Nov. 25 (Bloomberg) -- Finnish Prime Minister Jyrki Katainen urged voters to embrace more moderate policies as he cautioned against the threat to Europe posed by a surge in extremists bent on splitting the euro area.
Katainen asked voters to leave “anti-euro thinking aside,” in a Nov. 21 interview in Helsinki. “Times have been tough for quite a while and that’s showing for the political groups who have been there to clean up the mess.”
Katainen’s comments underline the political frailty on which Europe’s union rests as parties associated with fiscal restraint are punished by voters while groups promising more spending and tighter borders enjoy increasing popularity. The European Union now faces a rise in anti-euro parties in parliamentary elections in May.
“It’s clear that these left-wing and right-wing populist movements will gain support,” Katainen said. “But I don’t think it will change the entire Europe.”
Since Europe’s debt crisis started four years ago, discontent has spread after taxpayers contributed to five bailouts and endured austerity policies only to see the economy of the 17-nation euro area shrink 0.4 percent this year. Growth will be 1.1 percent in 2014, less than half the projected 2.6 percent pace in the U.S., the European Commission estimates.
Europe’s economic pain has helped parties in the worst-hit nations gain support. Greece’s Syriza, a group that demands an end to austerity and more lenient bailout terms, is the country’s biggest opposition party.

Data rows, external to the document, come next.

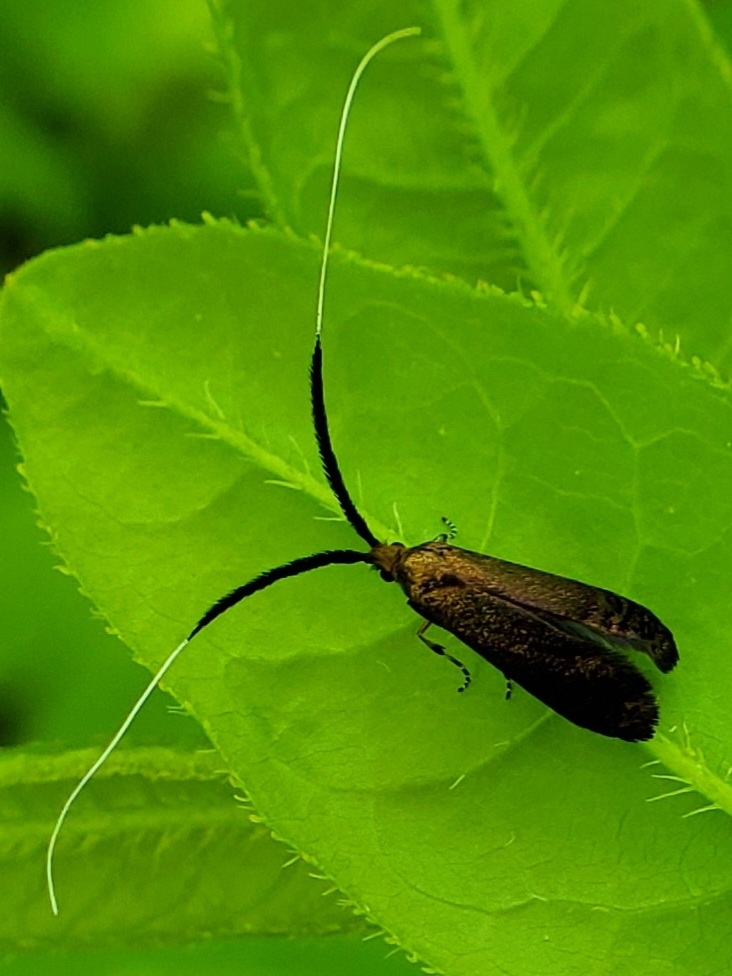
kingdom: Animalia
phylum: Arthropoda
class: Insecta
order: Lepidoptera
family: Adelidae
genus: Adela
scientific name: Adela caeruleella
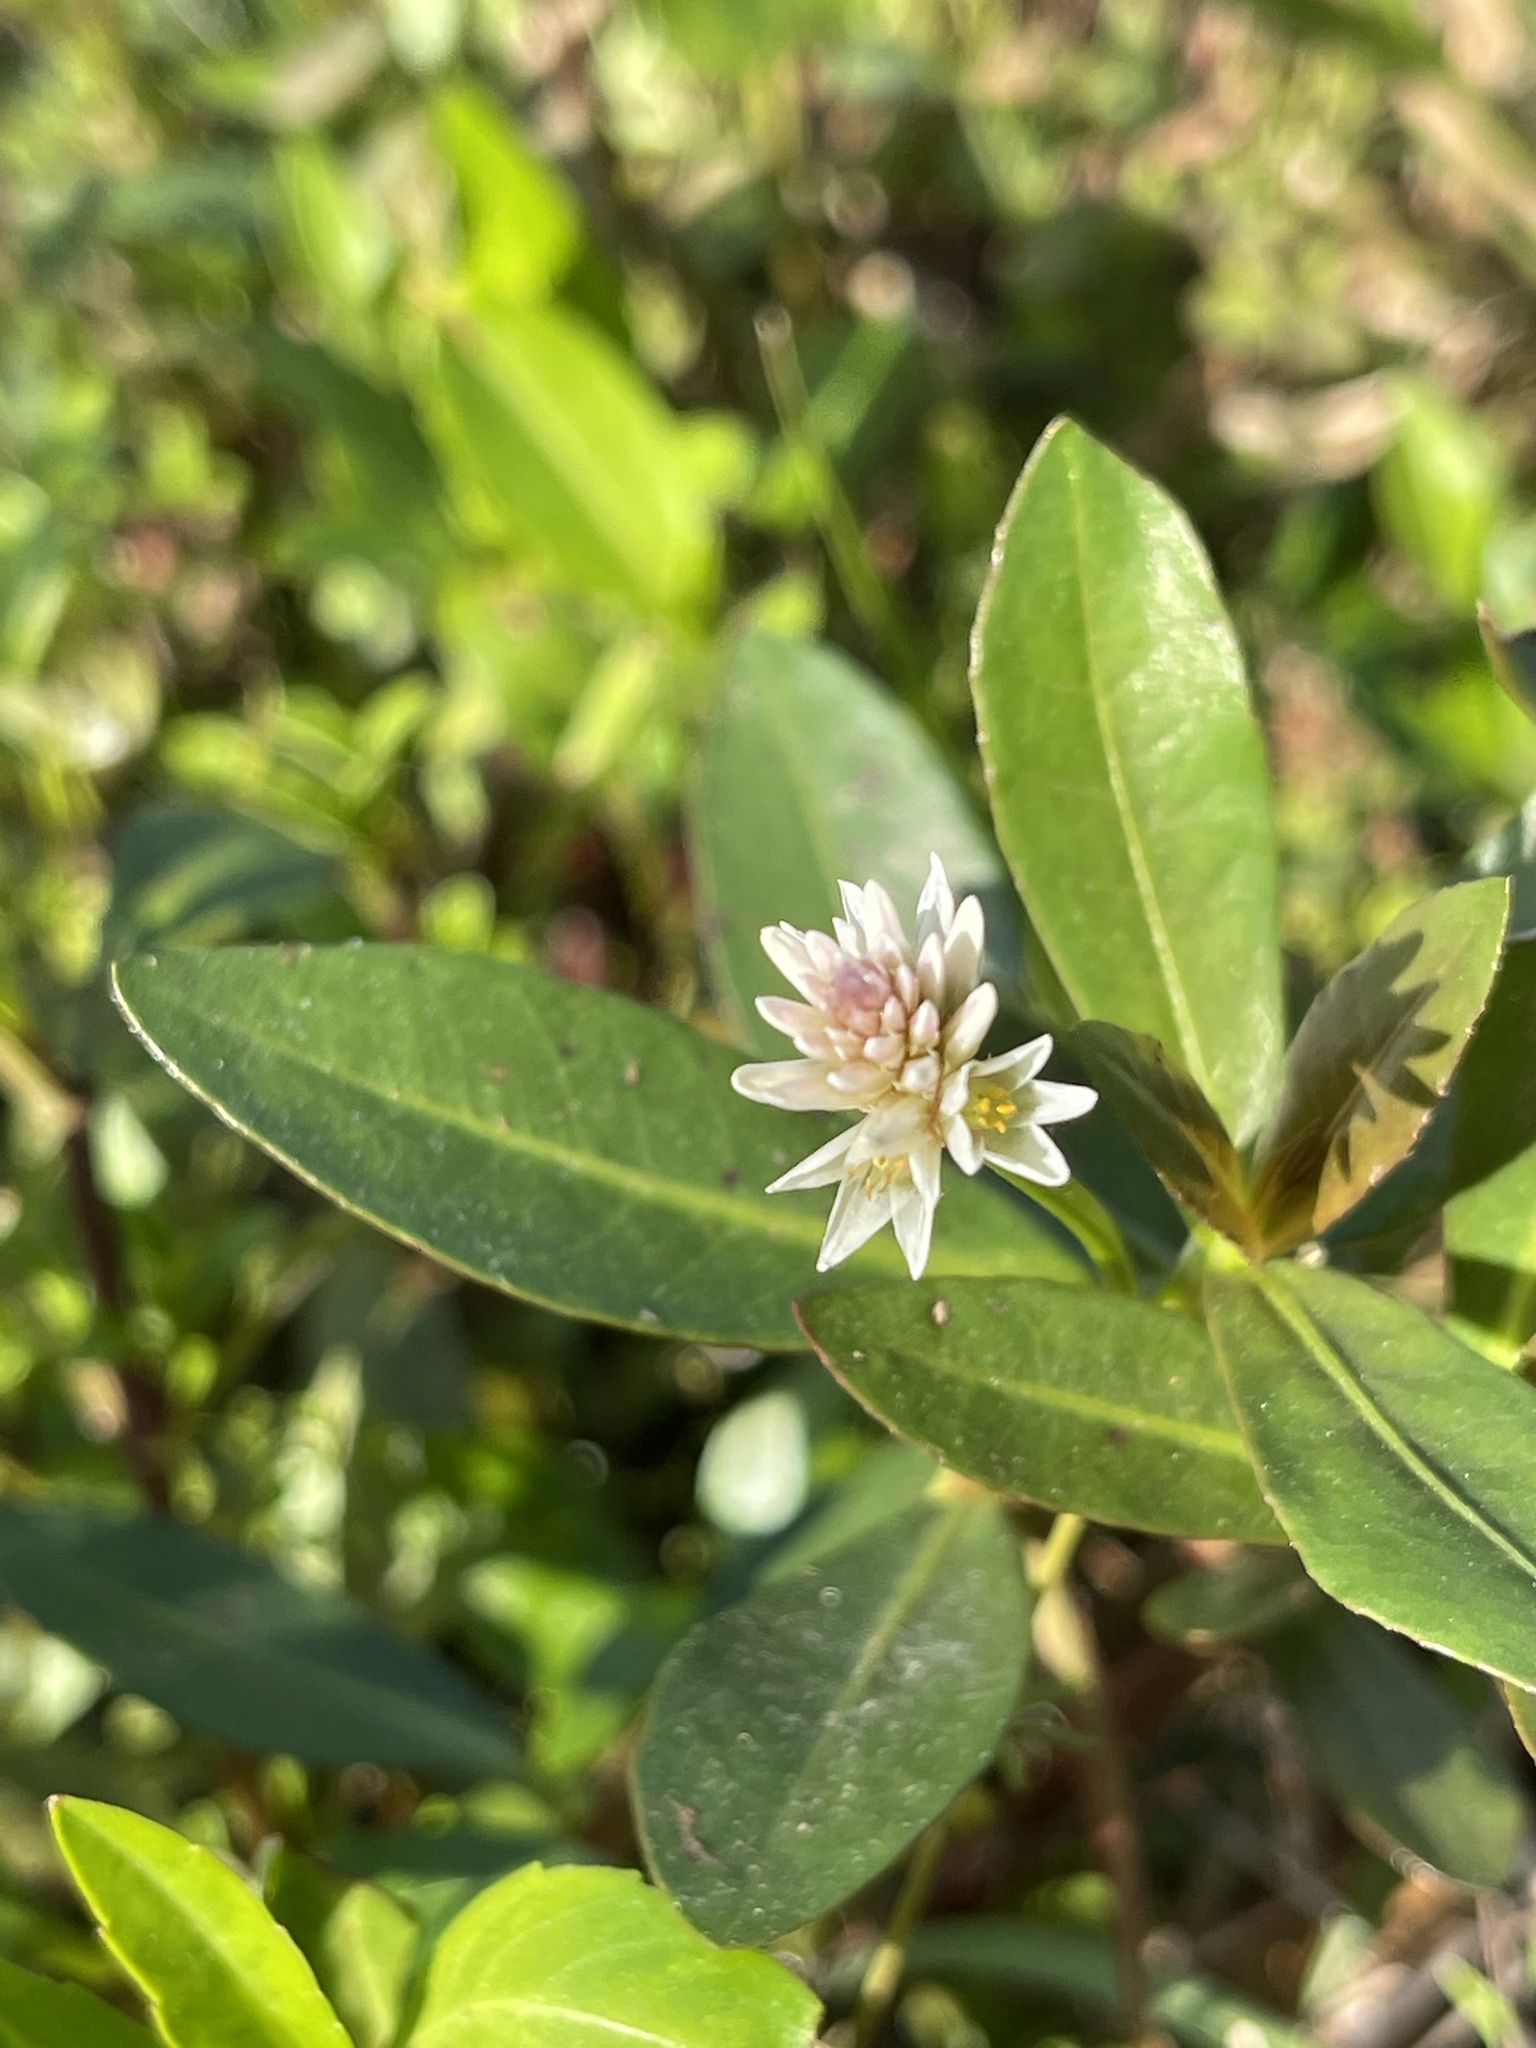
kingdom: Plantae
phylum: Tracheophyta
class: Magnoliopsida
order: Caryophyllales
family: Amaranthaceae
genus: Alternanthera
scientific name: Alternanthera philoxeroides
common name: Alligatorweed
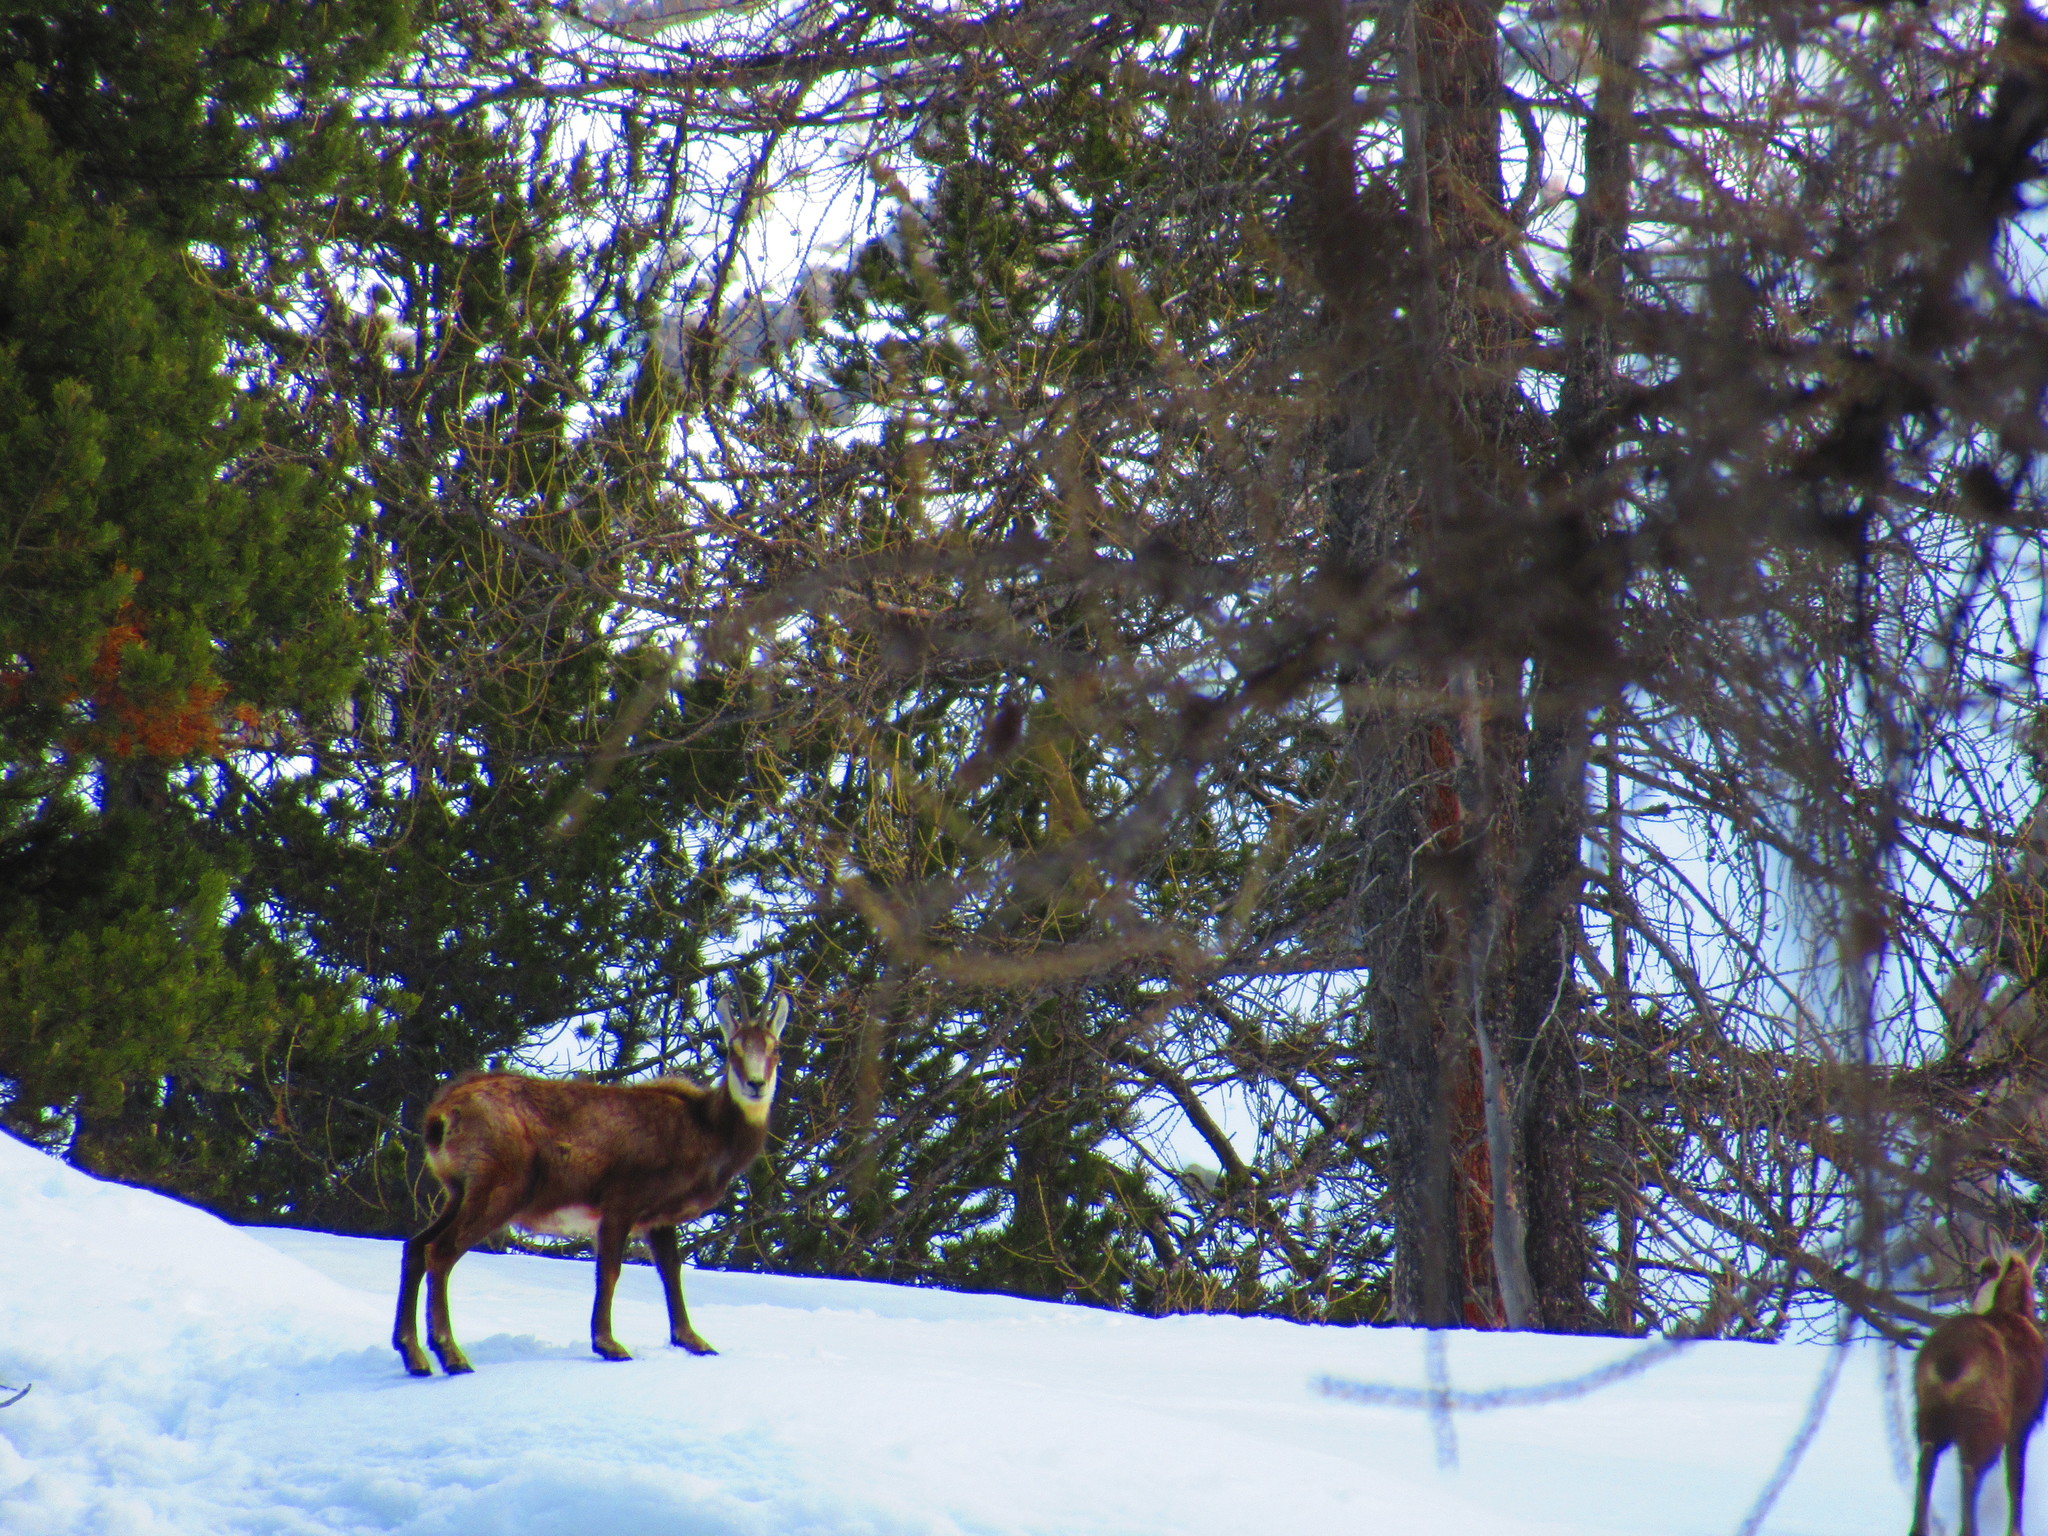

“A big part of this is that people don’t like bailouts, no one likes them,” Katainen said. “That creates room for populist movements to grow.”
Nations that avoided bailouts and contributed to rescues are also witnessing a rise in anti-EU sentiment. Geert Wilders’ Party for Freedom in the Netherlands has capitalized on bailout fatigue, as has Timo Soini’s “The Finns” party, which enjoys almost as much support as Katainen’s ruling National Coalition Party.
Two recessions in four years, mounting job cuts and the fifth consecutive year of budget deficits have depleted Finns’ willingness to pitch in for euro peers and provided ground for discontent that’s showing in the polls. Finland was the only euro member to negotiate collateral in exchange for its contribution to Greece’s second bailout and Spain’s bank rescue.
In France, Europe’s biggest economy after Germany, anti-euro sentiment is also rising. The National Front would win the most votes in European Parliament elections in May, according to an Oct. 9 Ifop poll for Le Nouvel Observateur. The group, led by Marine Le Pen, stands to gain 24 percent support, according to the poll.
Le Pen says she’s working with Austria’s Freedom Party, the anti-immigration Sweden Democrats, Vlaams Belang in Belgium, and Wilders in the Netherlands to create an anti-EU bloc in the new parliament.
Identifying euro-skeptic parties as racist or right-wing is “political tactics” against parties who are “challenging the establishment,” Soini said in an interview in Helsinki on Nov. 11. “In every country, the elite and old established parties, they put that kind of label on every newcomer.”
“The Finns” party, which tripled its support in Finland’s 2011 general election, also stands to boost its backing in Europe’s legislature, according to a YLE poll on Nov. 20. With 17 percent, it still trails Katainen’s National Coalition Party, which had 22.7 percent of votes, according to the poll.
The development could also be a reflection of more people turning to the polls to vent their frustration, Katainen said.
“It may also be that people who didn’t use to vote or didn’t care about Europe are now starting to care enough to give a vote to these no-movements,” he said.